● **COMPITO ASSEGNATO**
Sostituisci "bbox" con "bounding box" in tutte le righe seguenti e trascrivile senza altre modifiche, tralasciando le immagini.

● **RIGHE FORNITE**
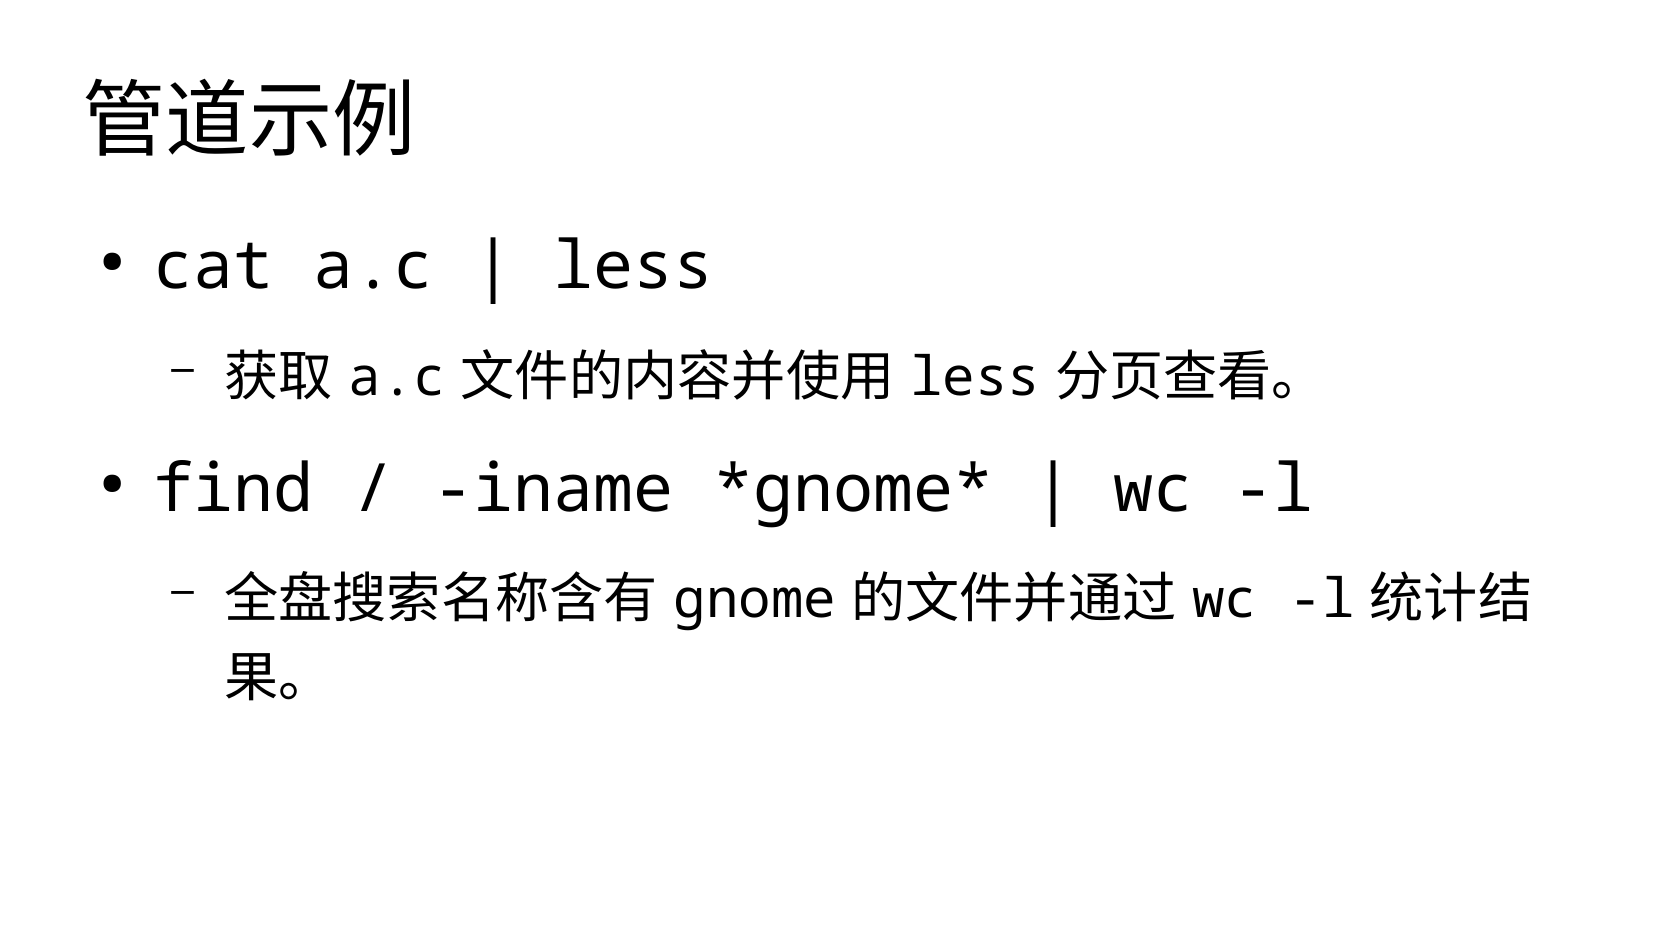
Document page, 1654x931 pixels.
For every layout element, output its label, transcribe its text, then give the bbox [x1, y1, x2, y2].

list cat a.c | less 获取a.c文件的内容并使用less分页查看。 find / -iname *gnome* | wc -l 全盘搜索名称含有gnome的文件并通过wc -l统计结果。 [82, 217, 1571, 758]
title 管道示例 [82, 37, 1571, 189]
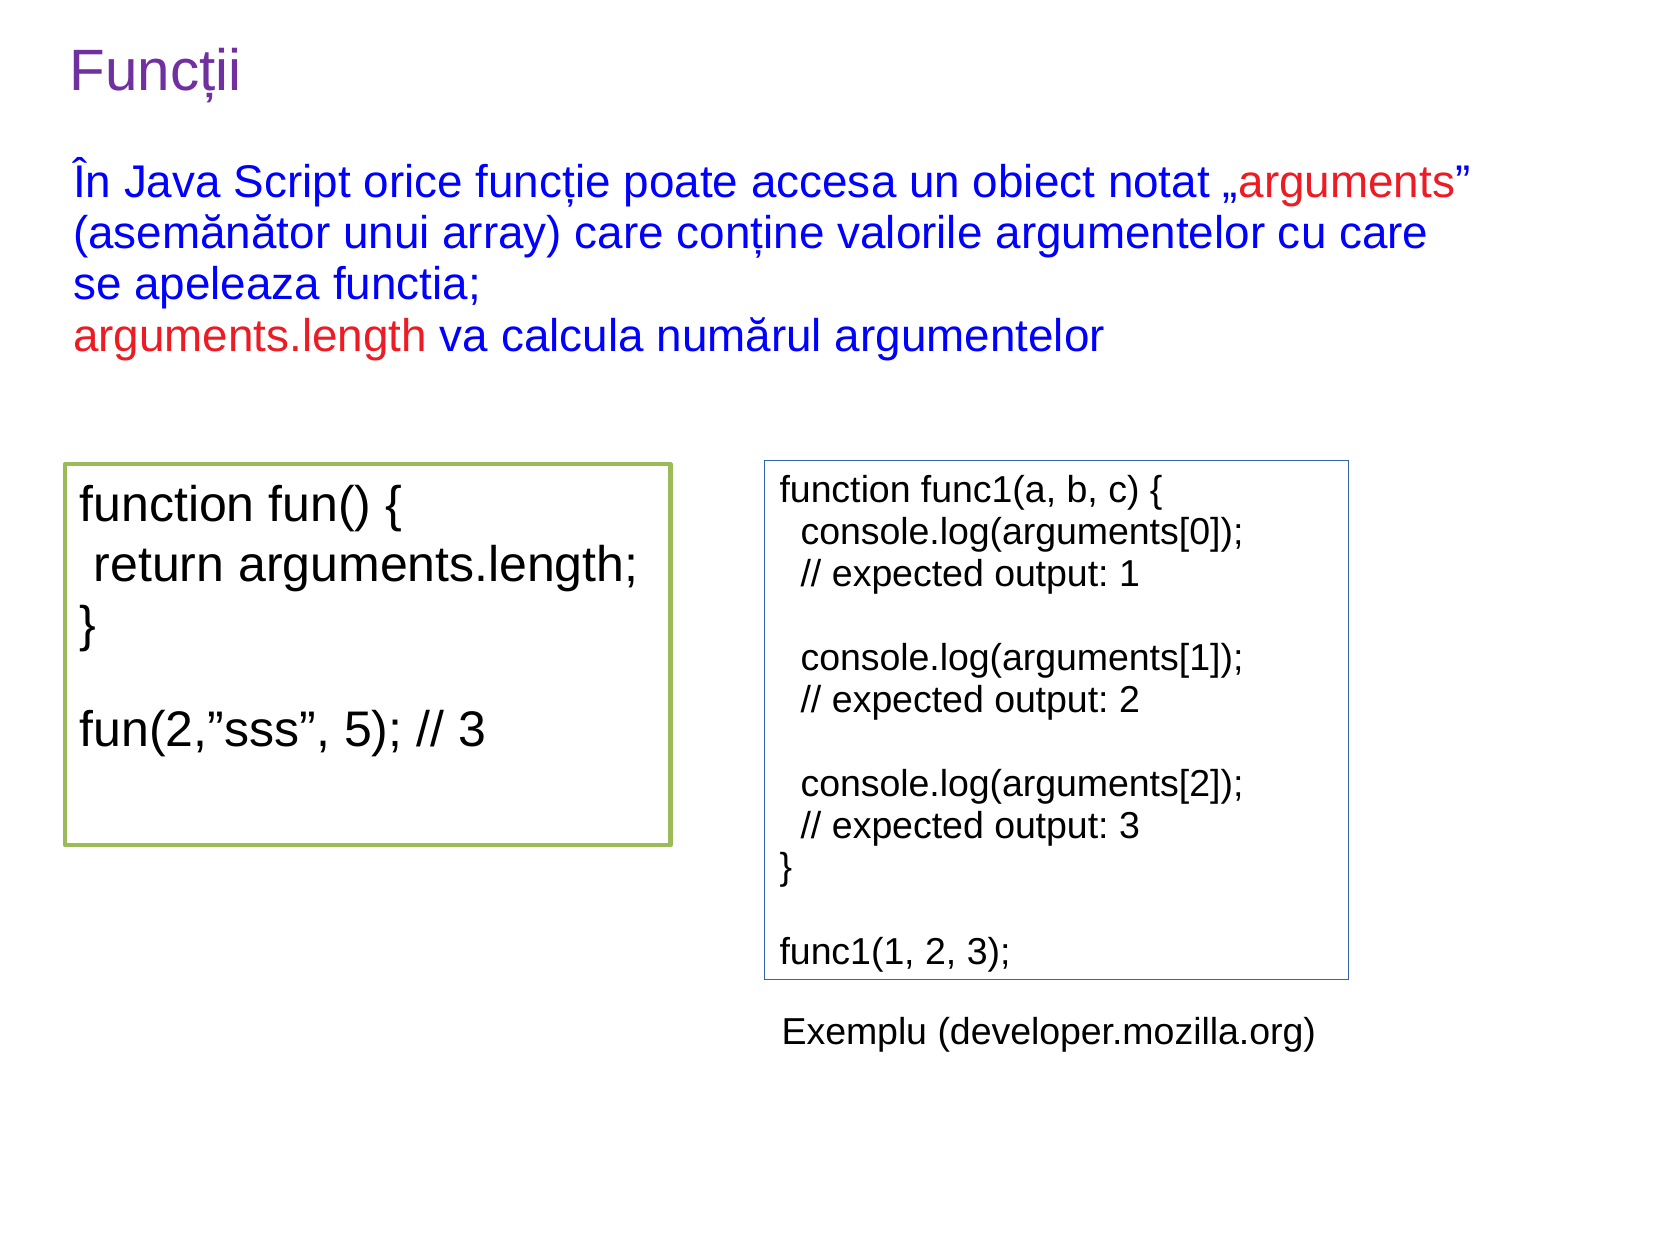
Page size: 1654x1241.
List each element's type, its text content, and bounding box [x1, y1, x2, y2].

text_box Funcții [55, 29, 309, 110]
text_box function func1(a, b, c) { console.log(arguments[0]); // expected output: 1 console.log(arguments[1]); // expected output: 2 console.log(arguments[2]); // expected output: 3 } func1(1, 2, 3); [764, 460, 1349, 980]
text_box function fun() { return arguments.length; } fun(2,”sss”, 5); // 3 [65, 464, 671, 846]
text_box În Java Script orice funcție poate accesa un obiect notat „arguments” (asemănător unui array) care conține valorile argumentelor cu care se apeleaza functia; arguments.length va calcula numărul argumentelor [58, 148, 1585, 369]
text_box Exemplu (developer.mozilla.org) [766, 1002, 1331, 1060]
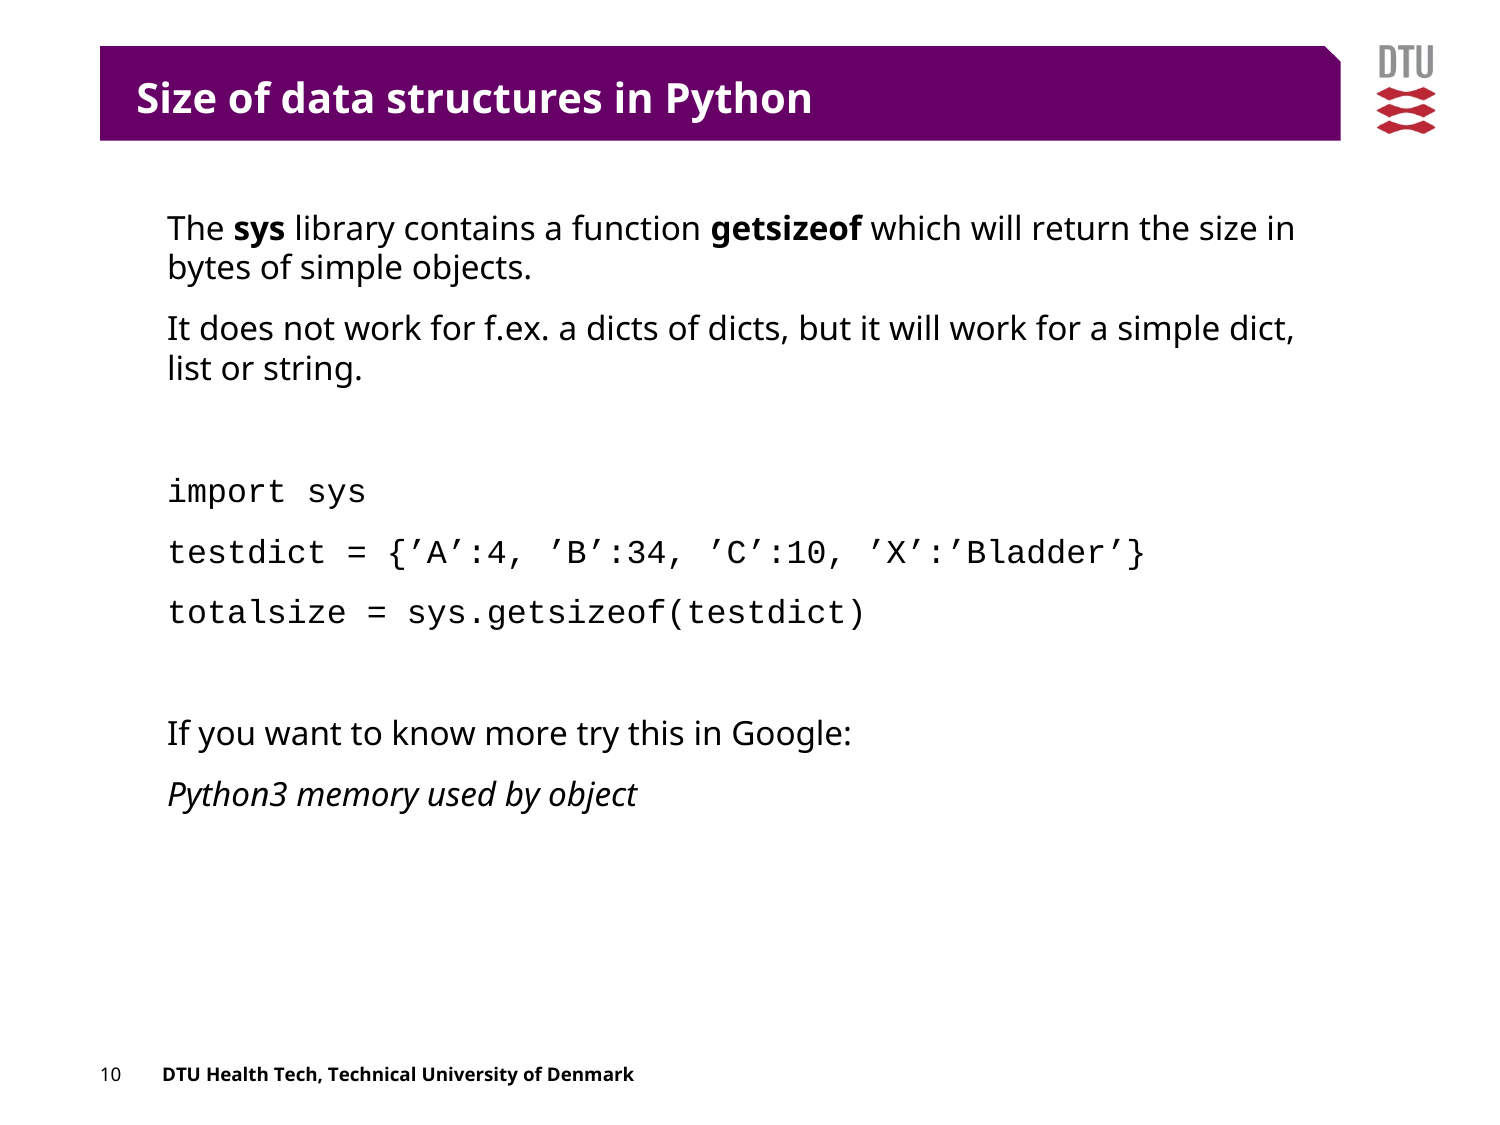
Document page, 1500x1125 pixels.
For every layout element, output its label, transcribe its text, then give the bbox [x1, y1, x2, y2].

text_box The sys library contains a function getsizeof which will return the size in bytes of simple objects. It does not work for f.ex. a dicts of dicts, but it will work for a simple dict, list or string. import sys testdict = {’A’:4, ’B’:34, ’C’:10, ’X’:’Bladder’} totalsize = sys.getsizeof(testdict) If you want to know more try this in Google: Python3 memory used by object [152, 199, 1348, 943]
picture [1356, 45, 1436, 134]
text_box Size of data structures in Python [136, 45, 1412, 123]
text_box [100, 46, 1341, 141]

● **COMPITO SVOLTO**
Document page, 1654x931 pixels.
For every layout element, output its label, transcribe its text, then give the bounding box [x1, y1, x2, y2].

list cat a.c | less 获取a.c文件的内容并使用less分页查看。 find / -iname *gnome* | wc -l 全盘搜索名称含有gnome的文件并通过wc -l统计结果。 [82, 217, 1571, 758]
title 管道示例 [82, 37, 1571, 189]
Page size: 1654x1241.
List each element's type, its text content, and bounding box [x1, y1, x2, y2].

text_box Funcții [55, 29, 309, 110]
text_box function func1(a, b, c) { console.log(arguments[0]); // expected output: 1 console.log(arguments[1]); // expected output: 2 console.log(arguments[2]); // expected output: 3 } func1(1, 2, 3); [764, 460, 1349, 980]
text_box function fun() { return arguments.length; } fun(2,”sss”, 5); // 3 [65, 464, 671, 846]
text_box În Java Script orice funcție poate accesa un obiect notat „arguments” (asemănător unui array) care conține valorile argumentelor cu care se apeleaza functia; arguments.length va calcula numărul argumentelor [58, 148, 1585, 369]
text_box Exemplu (developer.mozilla.org) [766, 1002, 1331, 1060]
Document page, 1500x1125 pixels.
For every layout element, output its label, transcribe its text, then give the bounding box [x1, y1, x2, y2].

text_box The sys library contains a function getsizeof which will return the size in bytes of simple objects. It does not work for f.ex. a dicts of dicts, but it will work for a simple dict, list or string. import sys testdict = {’A’:4, ’B’:34, ’C’:10, ’X’:’Bladder’} totalsize = sys.getsizeof(testdict) If you want to know more try this in Google: Python3 memory used by object [152, 199, 1348, 943]
picture [1356, 45, 1436, 134]
text_box Size of data structures in Python [136, 45, 1412, 123]
text_box [100, 46, 1341, 141]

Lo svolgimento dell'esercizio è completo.